Phone: (09) 309 3740
Rating out of 10: Food: 8, Service: 8, Value: 8, Ambience: 8
O' Sarracino was recently sold to another Italian couple, Maurizo and Nadia, but executive chef Gaetano Spinosa remains in the kitchen and, we're told, he still traverses the fish and vegetable markets at dawn every morning looking for the freshest and best ingredients on offer.
So in we swooped. The restaurant itself, once the chapel of W.H. Tongue & Son Funeral Directors at the top of Eden Terrace, is elegant and spacious, with a large bar and chapel-shaped doors leading to the spotless bathrooms. Tables are well-spaced, so you never get shouted out. The walls are covered in posters, paintings and a ceramic plate collection brought by the new owners that ranges from Clarice Cliff lookalikes to a collection from Nadia's great-grandmother.
Overall it's a friendly, family, neighbourhood atmosphere. One patron, who flicked through the newspaper as he ate, spoke in fluent Italian and attacked his food with gusto, comes here every Tuesday "for my best meal of the week". Another group had come from different far-flung suburbs and chose O'Sarracino as their city meeting spot.
It's all very relaxed and mildly excitable. Our waiter, who spoke with a charming Italian accent, was middle aged, if not a pensioner, as waiters tend to be in Italy. He suggested we start with the restaurant's antipasto. So we did. It rolled out of the kitchen on large white platters sporting delicious deep-fried dumplings we had to cut in pieces for fear of spoiling our appetites, delectable seafood (including tiny tender octopi marinated in olive oil) marinated peppers, balls of fresh mozzarella, fresh, seasonal, tender zucchini, fragrant fried basil and much more besides. A steal at $14 a head.
Next was the high point of my meal: O'Sarracino's handmade pasta. Of the two, the ravioli stuffed with duck and drizzled with a white truffle sauce laced with prawns was my favourite, though the ravioli di mare with prawns, snapper and lime served with a cherry tomato sauce was almost as good. And it's worth knowing that, being a proper restaurant rather than a trattoria, the pasta dishes are small. We were served around six pieces of large, well-stuffed ravioli, which gave us about two pieces each.

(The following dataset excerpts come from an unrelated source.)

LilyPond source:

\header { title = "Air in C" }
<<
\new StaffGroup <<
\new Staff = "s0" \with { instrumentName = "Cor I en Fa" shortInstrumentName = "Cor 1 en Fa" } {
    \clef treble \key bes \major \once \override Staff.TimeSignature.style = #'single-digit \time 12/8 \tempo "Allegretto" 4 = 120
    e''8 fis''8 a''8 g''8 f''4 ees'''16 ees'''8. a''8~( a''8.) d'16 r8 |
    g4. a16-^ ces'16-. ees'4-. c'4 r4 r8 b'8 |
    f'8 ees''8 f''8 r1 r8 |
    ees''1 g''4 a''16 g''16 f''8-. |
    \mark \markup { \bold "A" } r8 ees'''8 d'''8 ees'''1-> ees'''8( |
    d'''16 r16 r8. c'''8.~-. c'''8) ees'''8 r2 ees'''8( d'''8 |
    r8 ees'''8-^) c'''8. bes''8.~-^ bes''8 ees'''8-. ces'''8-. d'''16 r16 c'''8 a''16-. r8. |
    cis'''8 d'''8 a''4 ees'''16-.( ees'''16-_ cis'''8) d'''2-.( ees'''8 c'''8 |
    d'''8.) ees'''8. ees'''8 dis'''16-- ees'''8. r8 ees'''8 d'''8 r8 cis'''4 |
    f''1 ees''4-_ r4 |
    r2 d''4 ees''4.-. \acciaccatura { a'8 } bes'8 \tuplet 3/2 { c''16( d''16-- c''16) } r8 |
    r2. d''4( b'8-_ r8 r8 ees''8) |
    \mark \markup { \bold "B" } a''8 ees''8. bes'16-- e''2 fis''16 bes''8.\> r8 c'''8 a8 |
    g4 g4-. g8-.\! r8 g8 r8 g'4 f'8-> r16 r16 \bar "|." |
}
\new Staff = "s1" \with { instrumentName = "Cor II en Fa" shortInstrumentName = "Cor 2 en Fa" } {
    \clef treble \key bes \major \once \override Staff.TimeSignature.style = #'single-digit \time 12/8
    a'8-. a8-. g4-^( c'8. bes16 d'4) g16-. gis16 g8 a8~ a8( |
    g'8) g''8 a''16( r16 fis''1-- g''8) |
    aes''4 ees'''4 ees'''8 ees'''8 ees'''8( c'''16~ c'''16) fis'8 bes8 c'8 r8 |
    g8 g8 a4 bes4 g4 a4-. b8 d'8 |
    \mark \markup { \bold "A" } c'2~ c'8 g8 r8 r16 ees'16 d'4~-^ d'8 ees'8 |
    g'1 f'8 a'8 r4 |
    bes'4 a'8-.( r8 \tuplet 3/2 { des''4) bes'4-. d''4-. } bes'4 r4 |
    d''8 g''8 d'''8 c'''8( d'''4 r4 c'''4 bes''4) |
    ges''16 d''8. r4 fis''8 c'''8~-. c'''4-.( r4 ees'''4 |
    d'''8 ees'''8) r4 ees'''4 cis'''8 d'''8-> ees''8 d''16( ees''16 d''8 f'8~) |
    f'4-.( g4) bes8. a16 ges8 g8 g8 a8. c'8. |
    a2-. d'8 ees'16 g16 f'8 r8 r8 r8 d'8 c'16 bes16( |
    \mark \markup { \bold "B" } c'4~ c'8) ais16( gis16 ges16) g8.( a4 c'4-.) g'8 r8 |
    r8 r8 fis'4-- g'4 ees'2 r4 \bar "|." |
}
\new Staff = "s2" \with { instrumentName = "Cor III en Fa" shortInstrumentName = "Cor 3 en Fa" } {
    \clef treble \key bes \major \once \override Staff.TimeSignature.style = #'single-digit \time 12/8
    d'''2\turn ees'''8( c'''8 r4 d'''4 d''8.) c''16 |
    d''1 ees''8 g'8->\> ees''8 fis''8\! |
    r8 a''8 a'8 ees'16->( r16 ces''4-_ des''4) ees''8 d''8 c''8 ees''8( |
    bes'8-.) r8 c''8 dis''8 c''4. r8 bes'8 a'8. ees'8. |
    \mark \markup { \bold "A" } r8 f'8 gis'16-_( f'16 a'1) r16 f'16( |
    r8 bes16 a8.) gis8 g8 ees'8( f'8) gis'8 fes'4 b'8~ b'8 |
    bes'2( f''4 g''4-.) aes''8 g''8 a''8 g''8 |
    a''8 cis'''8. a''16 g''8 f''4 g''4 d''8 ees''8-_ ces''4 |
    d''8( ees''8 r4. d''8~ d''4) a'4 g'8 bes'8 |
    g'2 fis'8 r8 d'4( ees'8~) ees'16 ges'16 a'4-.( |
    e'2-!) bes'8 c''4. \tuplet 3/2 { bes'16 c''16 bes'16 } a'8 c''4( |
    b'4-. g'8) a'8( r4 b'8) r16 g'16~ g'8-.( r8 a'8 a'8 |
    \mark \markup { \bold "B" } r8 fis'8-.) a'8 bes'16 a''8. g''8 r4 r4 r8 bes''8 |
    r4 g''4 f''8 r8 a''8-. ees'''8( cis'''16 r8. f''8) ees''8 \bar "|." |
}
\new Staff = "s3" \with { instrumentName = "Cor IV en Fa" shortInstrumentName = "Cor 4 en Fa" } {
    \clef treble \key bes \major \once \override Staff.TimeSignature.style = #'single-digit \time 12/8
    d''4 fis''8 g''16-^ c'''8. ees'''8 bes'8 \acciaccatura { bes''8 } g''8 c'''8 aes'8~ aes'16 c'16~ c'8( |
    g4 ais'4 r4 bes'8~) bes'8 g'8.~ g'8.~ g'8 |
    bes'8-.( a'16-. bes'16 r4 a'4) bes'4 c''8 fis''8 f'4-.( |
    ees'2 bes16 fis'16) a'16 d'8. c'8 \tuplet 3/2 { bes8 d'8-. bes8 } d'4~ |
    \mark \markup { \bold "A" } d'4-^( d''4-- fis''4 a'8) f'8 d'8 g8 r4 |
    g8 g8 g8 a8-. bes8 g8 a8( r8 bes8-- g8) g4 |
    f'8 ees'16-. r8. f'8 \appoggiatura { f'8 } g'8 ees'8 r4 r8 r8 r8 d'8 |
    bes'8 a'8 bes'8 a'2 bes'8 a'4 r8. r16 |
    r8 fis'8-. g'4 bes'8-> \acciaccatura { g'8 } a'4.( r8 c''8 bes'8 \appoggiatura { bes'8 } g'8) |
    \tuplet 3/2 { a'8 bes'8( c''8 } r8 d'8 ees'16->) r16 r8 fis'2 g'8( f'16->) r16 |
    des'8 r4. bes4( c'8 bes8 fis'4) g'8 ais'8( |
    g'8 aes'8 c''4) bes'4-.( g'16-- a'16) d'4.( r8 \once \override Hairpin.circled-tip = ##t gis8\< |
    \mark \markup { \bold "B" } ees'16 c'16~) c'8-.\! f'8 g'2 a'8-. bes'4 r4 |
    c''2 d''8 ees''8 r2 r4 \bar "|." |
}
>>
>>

My main course was a little disappointing after all that - probably because I chose meat rather than the seafood, for which Neopolitan cuisine in general, and this restaurant in particular, are famous. Certainly, the dishes based on clams, prawns and fish were excellent. Benedict's zuppa di flavia, the fish soup that is O'Sarracino's signature dish, was beautiful. Tomato-based and rich, it tasted of sweet seafood on a spoon. Celia's zuppa fagioli with clams and cannellini bean base was also delectable.
Meanwhile, Brian's brasato, which translates into beef braised for four hours, was pretty good and mostly tender, but my scallopina porcini was unremarkable and only just tender enough.
Which brings us to the bellissimo finale, the dolci della casa, which was of course a brilliant tiramisu.
Overall it was a great night, full of Italian personality, fascinating old family photos, fabulous Neapolitan cooking that whipped Auckland's wonderful fresh seafood into the brilliant category and an atmosphere that took us straight back to one of the better restaurants we found all those years ago when we were in Italy.
Our meal: $389 for five antipasto and main courses, two pasta dishes, three desserts and three glasses of wine.
Wine list: A good mix of local and Italian wines, though relatively expensive at $13.50 and $14 a glass.
Verdict: The most authentic relatively upmarket Italian restaurant we've found in Auckland. O'Sarracino offers a delicious mixture of traditional and modern Neopolitan Italian cuisine that at times was quite breathtaking.